On some processors you can get a trace pod so that you can monitor code cover and what not if your processor needs to run at full speed to test and you can also not use instrumented code. Unfortunately these types of tools are very expensive. Look at Green Hills Time machine if you have money. This make all types of debugging easier.
Check out StackAnalyzer.
I haven't used these, but are you aware of:
calltree
cflow
Since they analyse the source code, they don't calculate stack depth.
Note, Doxygen can do "call graphs" and "caller graphs" but I believe these are per-function and only show the tree up to a certain number of "hops" from each function.

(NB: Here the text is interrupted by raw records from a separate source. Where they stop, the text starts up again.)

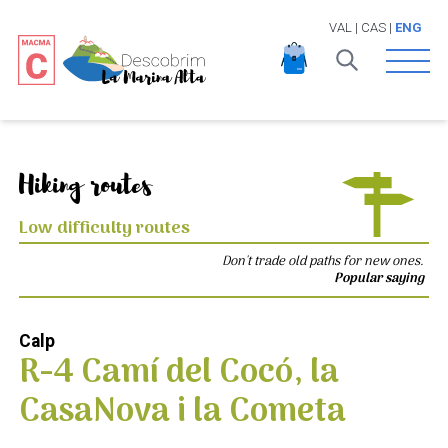
VAL
|
CAS
|
ENG
Open 
Hiking routes
Low difficulty routes
Don't trade old paths for new ones.
Popular saying
Calp
R-4 Camí del Cocó, la
CasaNova i la Cometa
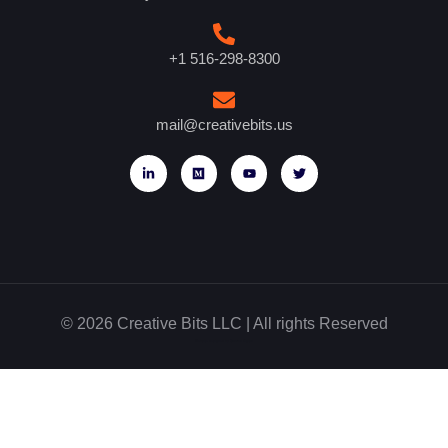
+1 516-298-8300
mail@creativebits.us
© 2026 Creative Bits LLC | All rights Reserved
Website designed by Glowbal Digital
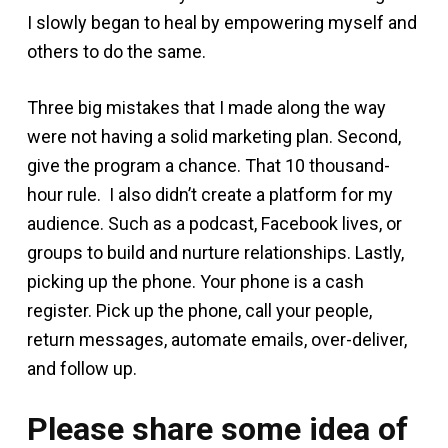
I slowly began to heal by empowering myself and
others to do the same.
Three big mistakes that I made along the way
were not having a solid marketing plan. Second,
give the program a chance. That 10 thousand-
hour rule. I also didn’t create a platform for my
audience. Such as a podcast, Facebook lives, or
groups to build and nurture relationships. Lastly,
picking up the phone. Your phone is a cash
register. Pick up the phone, call your people,
return messages, automate emails, over-deliver,
and follow up.
Please share some idea of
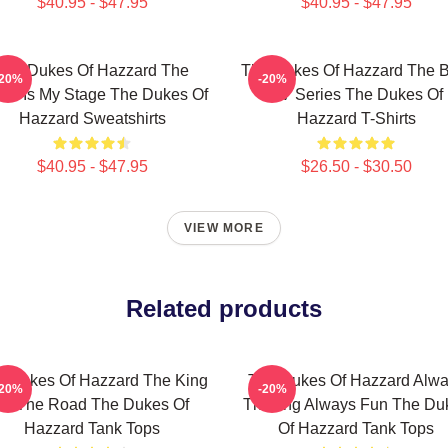
$40.95 - $47.95
$40.95 - $47.95
The Dukes Of Hazzard The
The Dukes Of Hazzard The B
-20%
-20%
ld Is My Stage The Dukes Of
TV Series The Dukes Of
Hazzard Sweatshirts
Hazzard T-Shirts
$40.95 - $47.95
$26.50 - $30.50
VIEW MORE
Related products
e Dukes Of Hazzard The King
The Dukes Of Hazzard Alw
-20%
-20%
Of The Road The Dukes Of
Thrilling Always Fun The Du
Hazzard Tank Tops
Of Hazzard Tank Tops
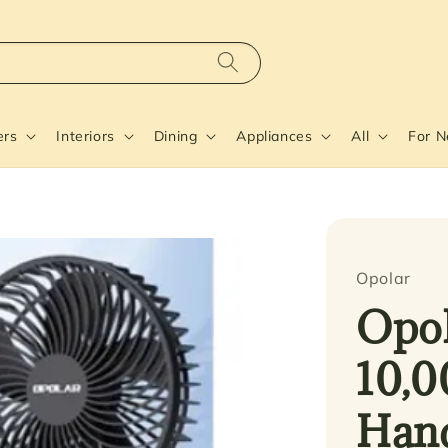
ers
Interiors
Dining
Appliances
All
For 
Opolar
Opol
10,0
Hand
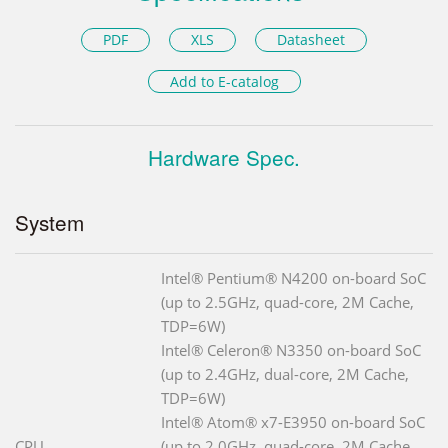
PDF
XLS
Datasheet
Add to E-catalog
Hardware Spec.
System
Intel® Pentium® N4200 on-board SoC
(up to 2.5GHz, quad-core, 2M Cache,
TDP=6W)
Intel® Celeron® N3350 on-board SoC
(up to 2.4GHz, dual-core, 2M Cache,
TDP=6W)
Intel® Atom® x7-E3950 on-board SoC
CPU
(up to 2.0GHz, quad-core, 2M Cache,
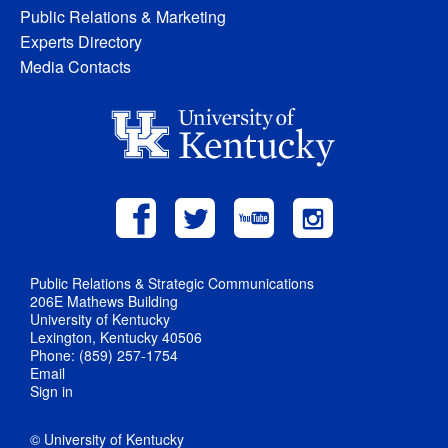
Public Relations & Marketing
Experts Directory
Media Contacts
Public Relations & Strategic Communications
206E Mathews Building
University of Kentucky
Lexington, Kentucky 40506
Phone: (859) 257-1754
Email
Sign in
© University of Kentucky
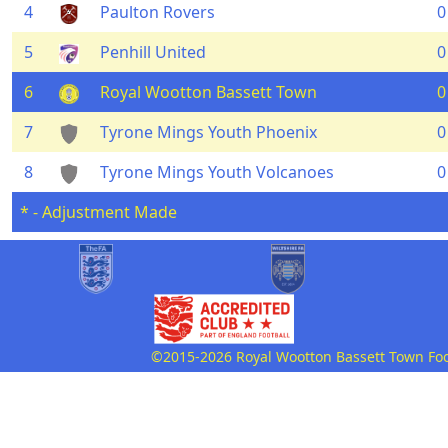
4
Paulton Rovers
0
5
Penhill United
0
6
Royal Wootton Bassett Town
0
7
Tyrone Mings Youth Phoenix
0
8
Tyrone Mings Youth Volcanoes
0
* - Adjustment Made
©2015-2026 Royal Wootton Bassett Town Footb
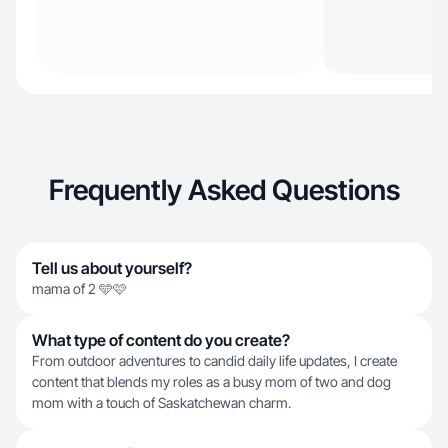
Frequently Asked Questions
Tell us about yourself?
mama of 2 🩵🩷
What type of content do you create?
From outdoor adventures to candid daily life updates, I create
content that blends my roles as a busy mom of two and dog
mom with a touch of Saskatchewan charm.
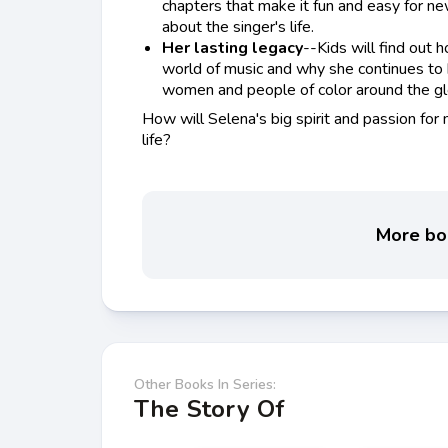
chapters that make it fun and easy for ne
about the singer's life.
Her lasting legacy
--Kids will find out
world of music and why she continues to
women and people of color around the gl
How will Selena's big spirit and passion for m
life?
More boo
Other Books In Series:
The Story Of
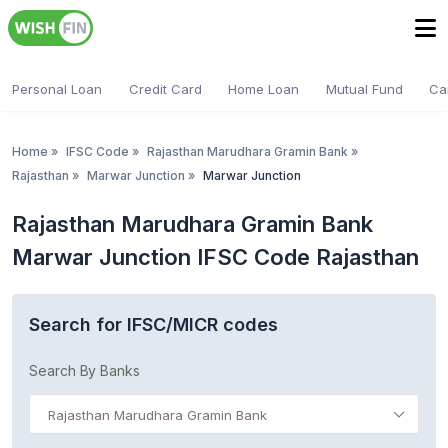
Personal Loan
Credit Card
Home Loan
Mutual Fund
Ca
Home
»
IFSC Code
»
Rajasthan Marudhara Gramin Bank
»
Rajasthan
»
Marwar Junction
»
Marwar Junction
Rajasthan Marudhara Gramin Bank
Marwar Junction IFSC Code Rajasthan
Search for IFSC/MICR codes
Search By Banks
Rajasthan Marudhara Gramin Bank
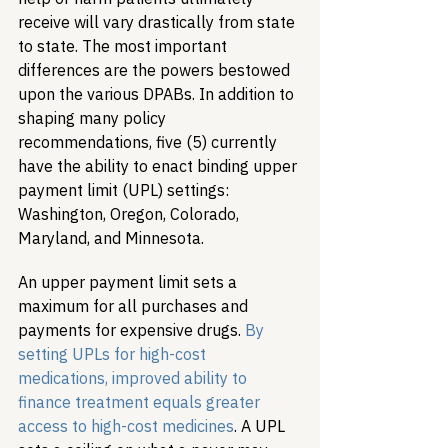
receive will vary drastically from state 
to state. The most important 
differences are the powers bestowed 
upon the various DPABs. In addition to 
shaping many policy 
recommendations, five (5) currently 
have the ability to enact binding upper 
payment limit (UPL) settings: 
Washington, Oregon, Colorado, 
Maryland, and Minnesota.
An upper payment limit sets a 
maximum for all purchases and 
payments for expensive drugs. 
By 
setting UPLs for high-cost 
medications, improved ability to 
finance treatment equals greater 
access to high-cost medicines
. A UPL 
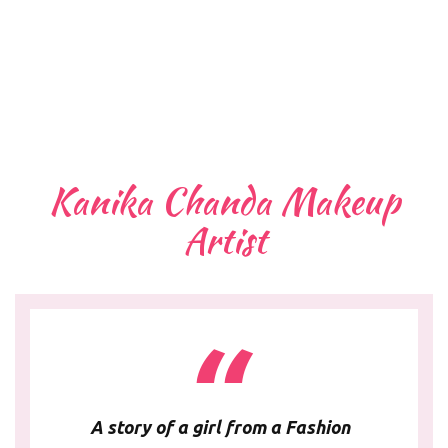
Kanika Chanda Makeup
Artist
A story of a girl from a Fashion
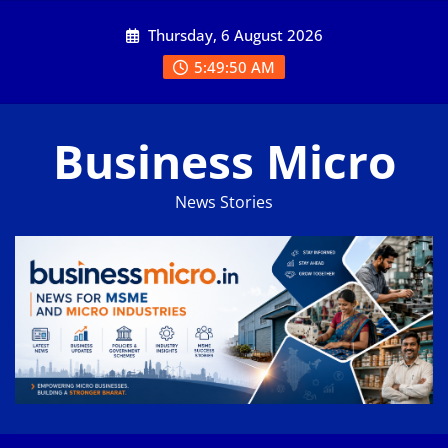
Skip
Thursday, 6 August 2026
to
content
5:49:51 AM
Business Micro
News Stories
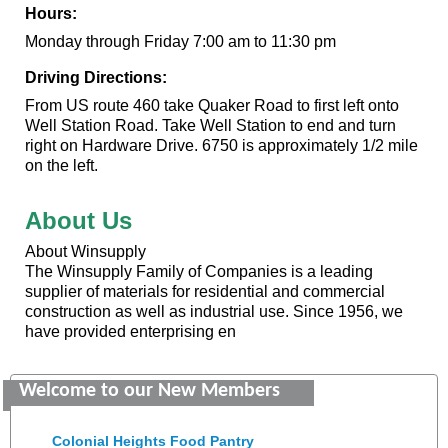
Hours:
Monday through Friday 7:00 am to 11:30 pm
Driving Directions:
From US route 460 take Quaker Road to first left onto
Well Station Road. Take Well Station to end and turn
right on Hardware Drive. 6750 is approximately 1/2 mile
on the left.
About Us
About Winsupply
The Winsupply Family of Companies is a leading
supplier of materials for residential and commercial
construction as well as industrial use. Since 1956, we
have provided enterprising en
GENEDGE
Welcome to our New Members
Saunders Electrical Services LLC
Colonial Heights Food Pantry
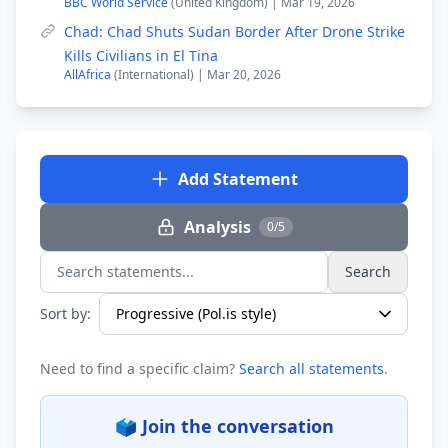
BBC World Service
(United Kingdom) | Mar 19, 2026
Chad: Chad Shuts Sudan Border After Drone Strike
Kills Civilians in El Tina
AllAfrica
(International) | Mar 20, 2026
Add Statement
Analysis
0/5
Search
Search statements...
Sort by:
Need to find a specific claim?
Search all statements
.
🗳️ Join the conversation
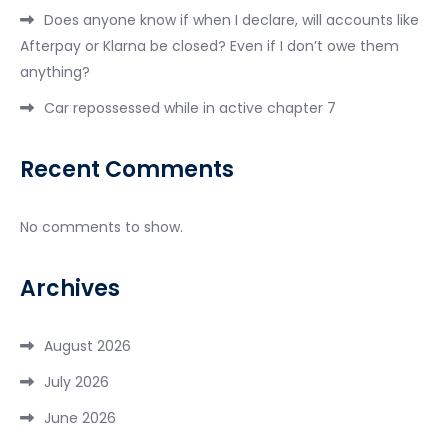
Does anyone know if when I declare, will accounts like
Afterpay or Klarna be closed? Even if I don’t owe them
anything?
Car repossessed while in active chapter 7
Recent Comments
No comments to show.
Archives
August 2026
July 2026
June 2026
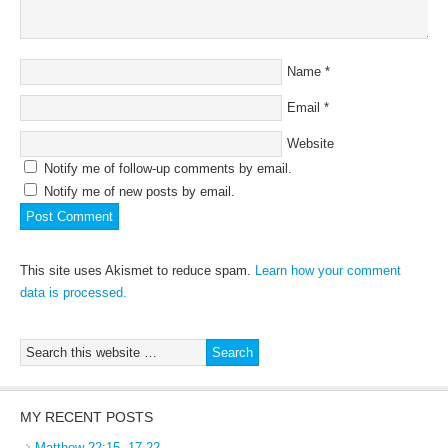
Name
*
Email
*
Website
Notify me of follow-up comments by email.
Notify me of new posts by email.
This site uses Akismet to reduce spam.
Learn how your comment
data is processed.
MY RECENT POSTS
Matthew 22:15, 17-22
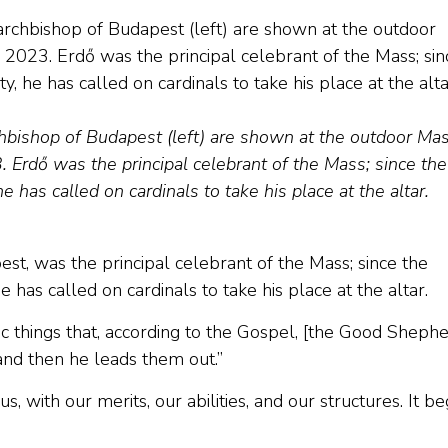
chbishop of Budapest (left) are shown at the outdoor Ma
 Erdő was the principal celebrant of the Mass; since the
 has called on cardinals to take his place at the altar.
st, was the principal celebrant of the Mass; since the
 has called on cardinals to take his place at the altar.
fic things that, according to the Gospel, [the Good Shephe
and then he leads them out.”
s, with our merits, our abilities, and our structures. It be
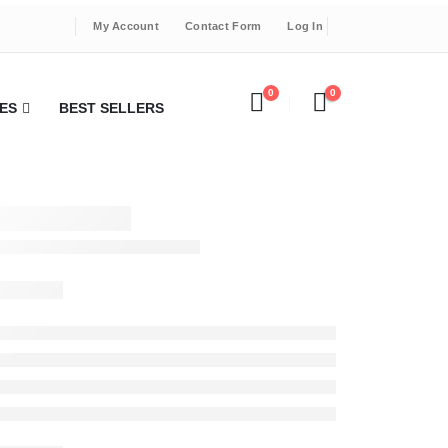
My Account
Contact Form
Log In
0
0
ES
BEST SELLERS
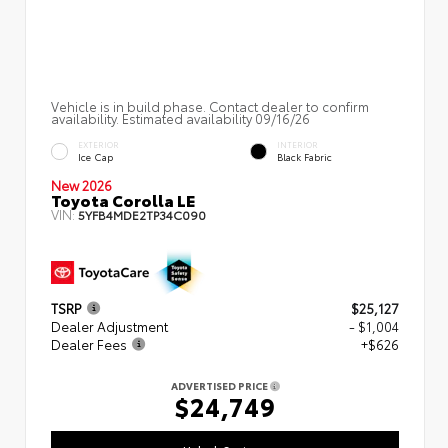
Vehicle is in build phase. Contact dealer to confirm
availability. Estimated availability 09/16/26
EXTERIOR
INTERIOR
Ice Cap
Black Fabric
New 2026
Toyota Corolla LE
VIN:
5YFB4MDE2TP34C090
TSRP
$25,127
Dealer Adjustment
- $1,004
Dealer Fees
+$626
ADVERTISED PRICE
$24,749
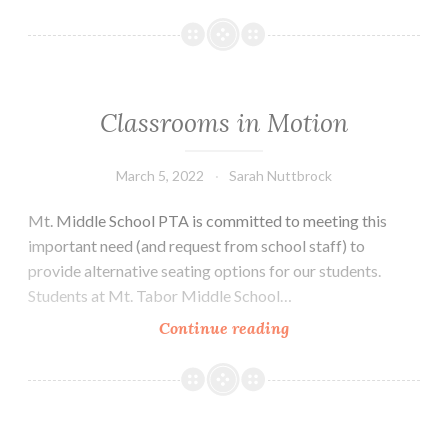
Program
Supports
the
PTA
Classrooms in Motion
March 5, 2022
Sarah Nuttbrock
Mt. Middle School PTA is committed to meeting this
important need (and request from school staff) to
provide alternative seating options for our students.
Students at Mt. Tabor Middle School…
Classrooms
Continue reading
in
Motion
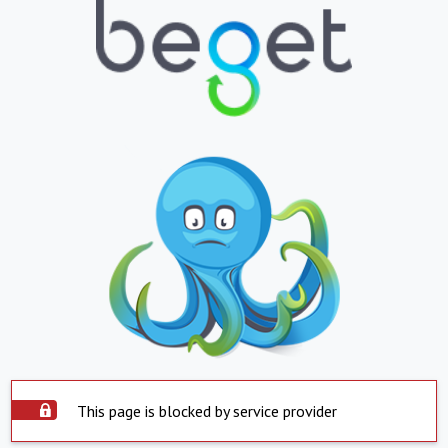
This page is blocked by service provider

Stack depth and/or call tree generation may be supported by compiler tools. For example, for Renesas micros there is a utility called Call Walker.
My calltree graph generator, implemented in bash, using cscope and dot.
Can generate graphs of upstream callers, downstream callees, and call-associations between functions. You can set it up to view graphs in a number of ways, including xfig, .png viewers, and the dynamic dot visualiztion tool "zgrviewer".
http://toolchainguru.blogspot.com/2011/03/c-calltrees-in-bash-revisited.html
Just a thought. Is it possible to run it in a virtual machine (like Valgrind) and take stack samples ?
Eclipse with CDT has C/C++ indexing and will show you a call graphs. As far as I know, you don't need to be able to build in Eclipse to get the indexer to work, just make sure all your source files are in the project.
It works pretty nicely.
Visual Studio will do similar (but it's not free). I use Visual Studio to work on embedded projects; using a makefile project I can do all the work except debugging in the VS IDE.
I have suggested this approach already in another discussion about embedded development, but if you really need a callgraph, as well as stack use info, and all this for free, I would personally consider using an open source emulator to simulate the whole thing, while instrumenting the object code by adding a handful hooks to the emulator itself to get this data.
I am not familiar with this particular target, but there is a whole number of open source ARM emulators available (freshmeat, sourceforge, google), and you are probably mostly interested in opcodes related to call/ret and push/pop?
For example check out skyeye.
So, even if you find that it's not straightforward to extend a compiler or an emulator to provide this information, it should still be possible to create a simple script in order to look for the entrypoint and all calls/rets, as well as opcodes related to stack usage.
Of course, the only reliable information on stack usage is going to come from runtime instrumentation, preferably exercising all important code paths.
A pretty light tool: Egypt
Use Understand: http://www.scitools.com/
It's not free, and runs on source (not runtime), but it works, it works well, and it's well supported.
It will tell you much more than could ever want to know about your code.
I know this is reponding to a very old question, but someone might stumble upon this with the same question...
I recently experimented with a Python script that analyses the assembler version of the application, extracts the stack usage and the call tree, and reports the maximum stack use. In my build system I then use this to create a stack of exactly that size.
I used it only on small applications, but it seems to work OK for AVR8, MSP430, and Cortex-M3. Obviously, there are strict limitations: no indirect calls (no function pointers, no virtual functions), no recursion, and stack-using assembler instruction patterns that are used are limited to what I found in GCC's output. If these limitations are not met, the script will report an error.